The Court accepted the New Undertakings offered by Finvision. It also noted that while the method by which Finvision gained control over OEB may be regarded as unconscionable, Evison must seek other remedies in respect of Finvision’s conduct.

Comment

The English court will not generally hesitate to prevent a party to an arbitration agreement from commencing proceedings in a non-contractual forum in breach of that arbitration agreement. However, whether the court will grant an anti-suit injunction against a non-party to an arbitration agreement will always depend on the evidence before it. The party pursuing the injunction should not merely rely on common control between the other party to the arbitration agreement and the party that commenced proceedings in a non-contractual forum as evidence of collusion. It must stand ready to present evidence demonstrating that the foreign court proceedings were initiated to impede the arbitration.
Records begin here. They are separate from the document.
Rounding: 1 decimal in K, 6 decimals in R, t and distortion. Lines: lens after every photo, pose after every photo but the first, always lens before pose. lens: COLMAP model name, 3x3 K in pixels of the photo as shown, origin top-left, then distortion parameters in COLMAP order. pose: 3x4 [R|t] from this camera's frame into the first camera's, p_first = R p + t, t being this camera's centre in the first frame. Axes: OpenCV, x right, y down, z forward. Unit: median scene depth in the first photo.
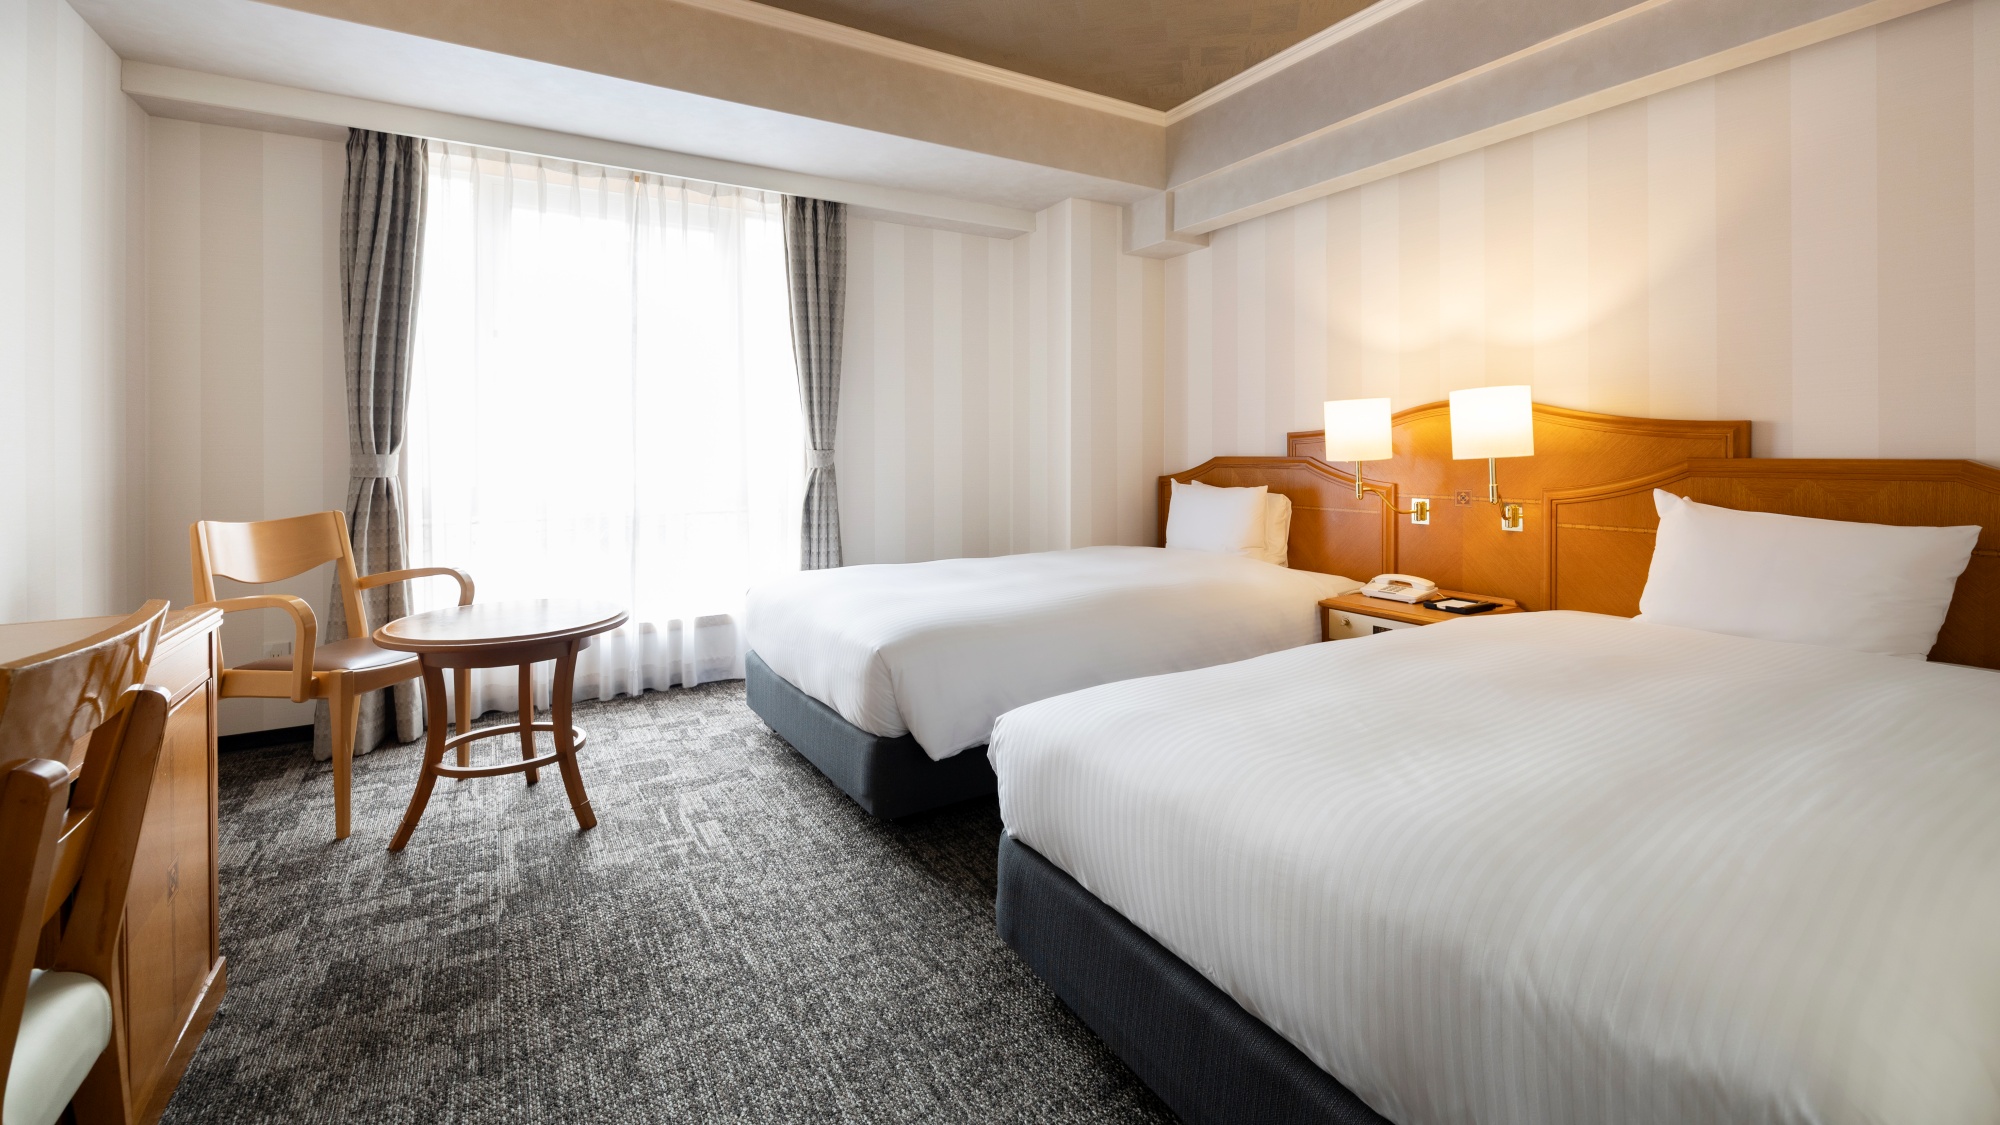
lens RADIAL K [[838.6, 0, 1004.3], [0, 838.6, 549.8], [0, 0, 1]] dist [-0.010829, -0.000124]
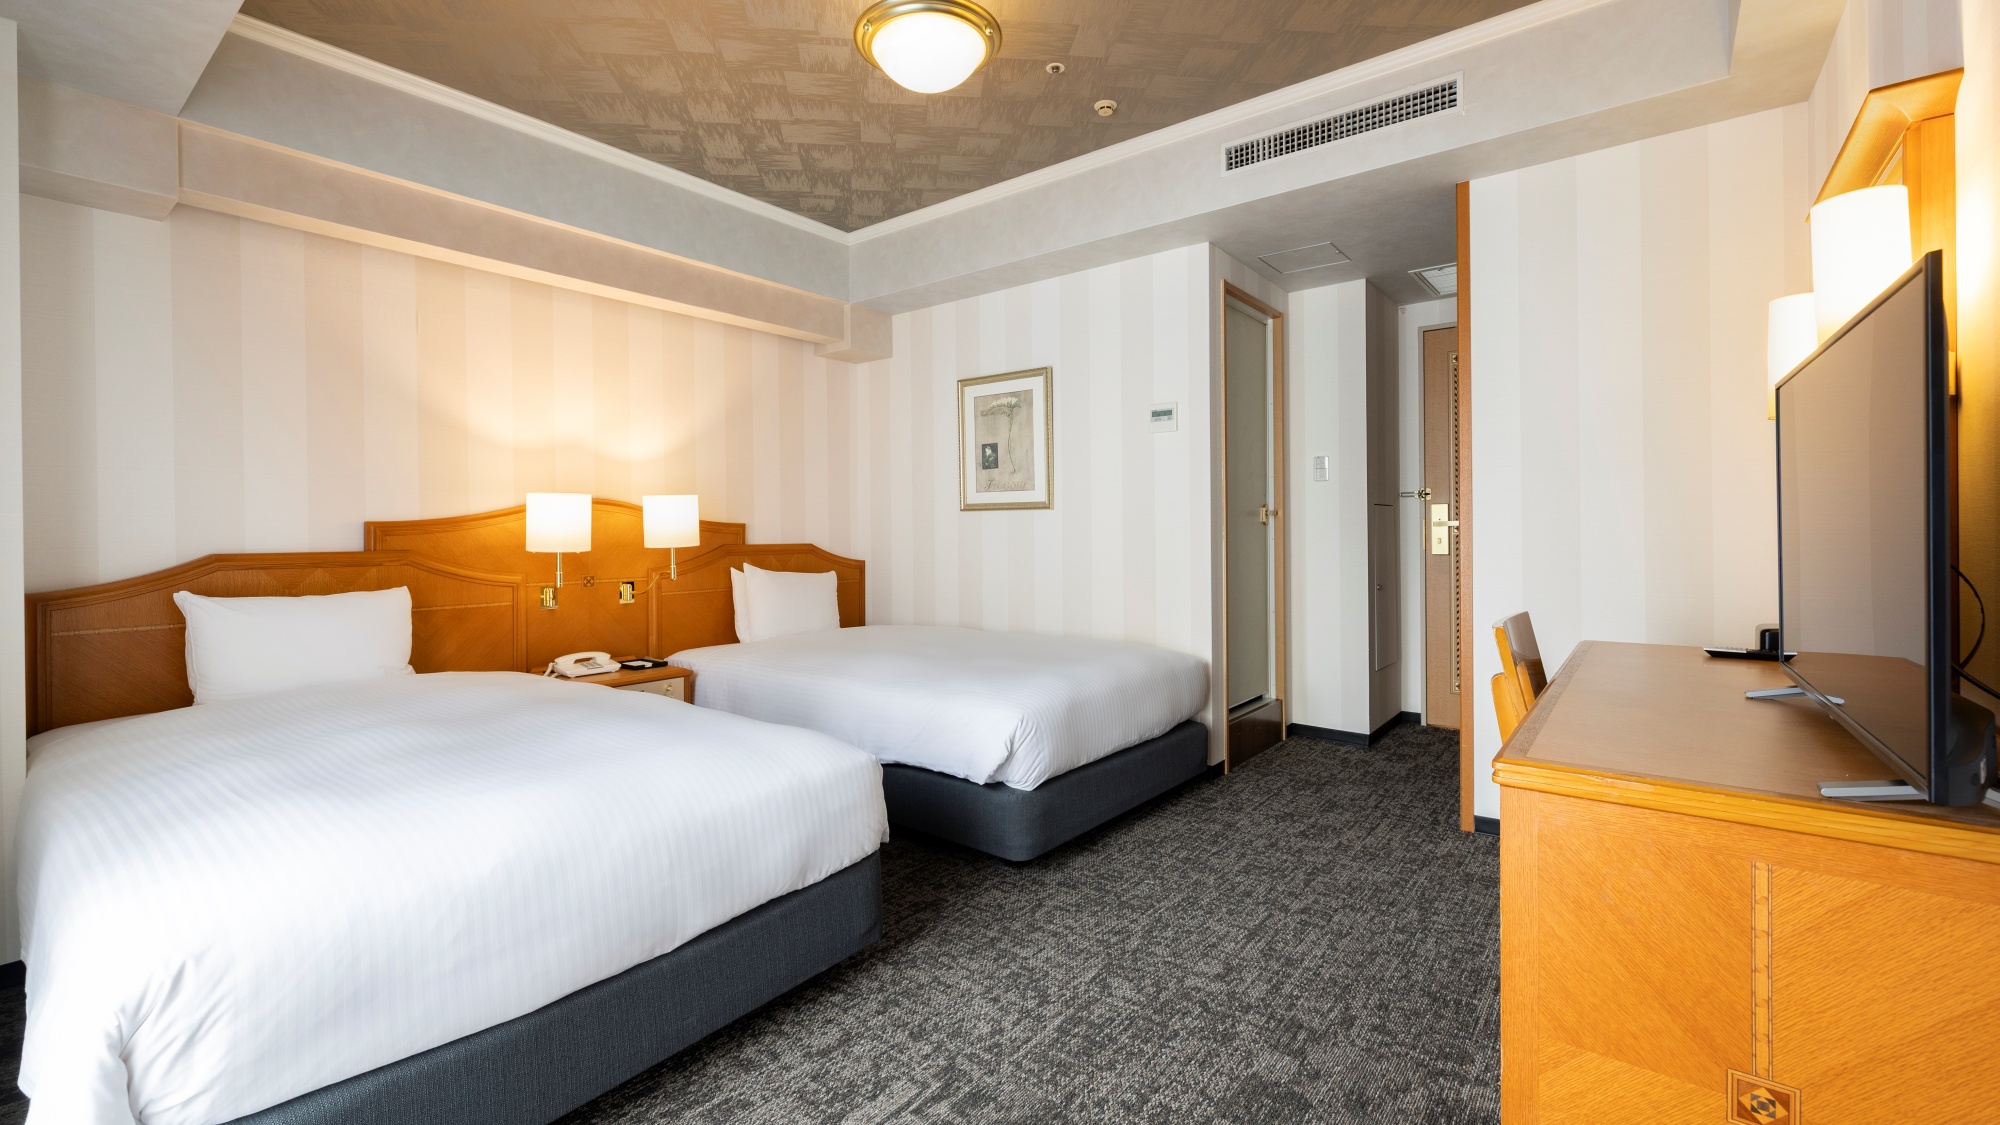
lens RADIAL K [[838.6, 0, 999.4], [0, 838.6, 565.8], [0, 0, 1]] dist [-0.010829, -0.000124]
pose [[-0.353198, -0.035639, 0.934869, -1.181762], [0.113890, 0.990204, 0.080777, -0.167131], [-0.928590, 0.135003, -0.345679, 1.280518]]
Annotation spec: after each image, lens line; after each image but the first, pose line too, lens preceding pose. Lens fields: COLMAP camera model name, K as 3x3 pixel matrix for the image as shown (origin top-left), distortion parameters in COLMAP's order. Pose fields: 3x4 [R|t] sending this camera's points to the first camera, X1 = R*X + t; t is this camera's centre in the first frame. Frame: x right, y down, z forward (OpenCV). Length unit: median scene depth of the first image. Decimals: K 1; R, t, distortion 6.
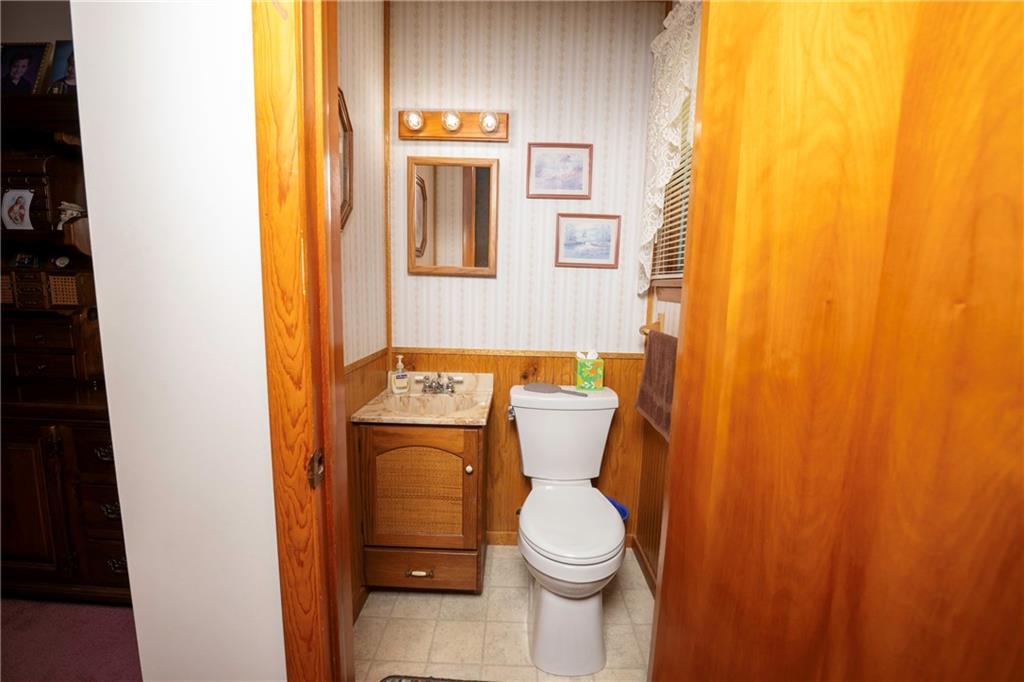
lens RADIAL K [[411.4, 0, 512.0], [0, 411.4, 341.0], [0, 0, 1]] dist [-0.019668, 0.000376]
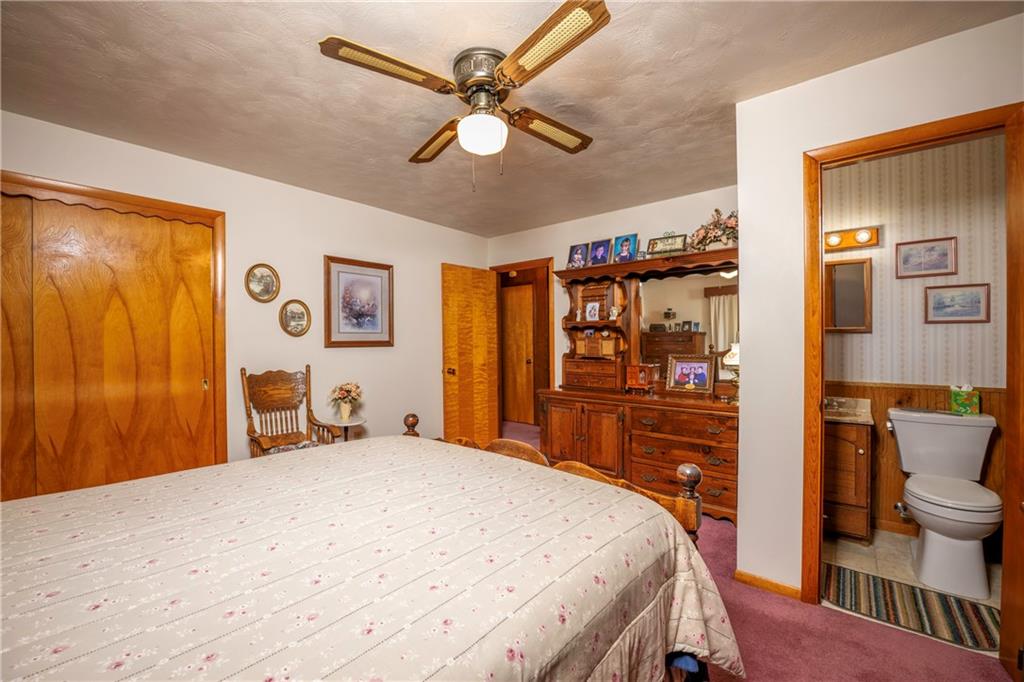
lens RADIAL K [[411.4, 0, 512.0], [0, 411.4, 341.0], [0, 0, 1]] dist [-0.019668, 0.000376]
pose [[0.780103, -0.028601, -0.624997, -0.139699], [-0.053123, 0.992319, -0.111716, 0.108021], [0.623392, 0.120352, 0.772592, -0.956240]]
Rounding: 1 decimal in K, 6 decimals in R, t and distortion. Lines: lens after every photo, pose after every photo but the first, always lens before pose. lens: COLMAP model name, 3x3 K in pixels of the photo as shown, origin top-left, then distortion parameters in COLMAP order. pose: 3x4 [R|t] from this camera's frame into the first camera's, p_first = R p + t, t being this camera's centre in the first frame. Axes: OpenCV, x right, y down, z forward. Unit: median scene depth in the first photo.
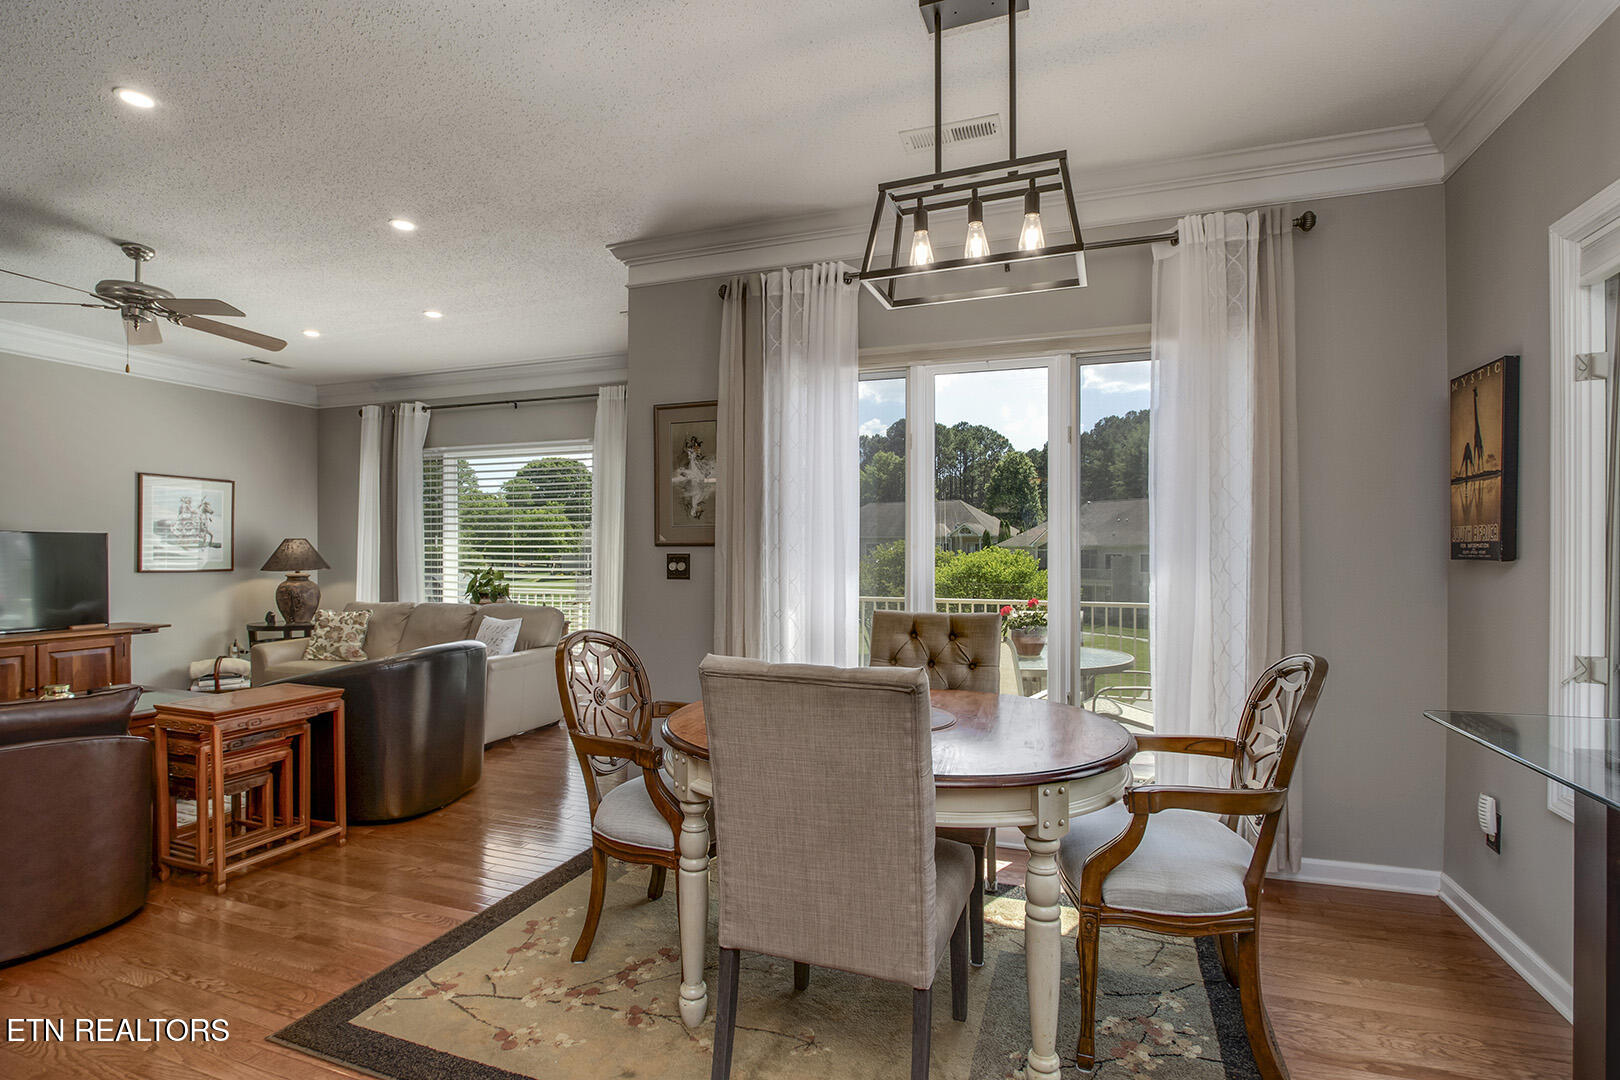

This case helpfully reminds us that not all proceedings initiated by non-parties to an arbitration agreement raising connected or overlapping issues will necessarily be found by an English court to be vexatious or unconscionable. If the non-party commenced proceedings in a forum which is a proper and natural forum to advance its claims, there may be no cause for intervention by the English court.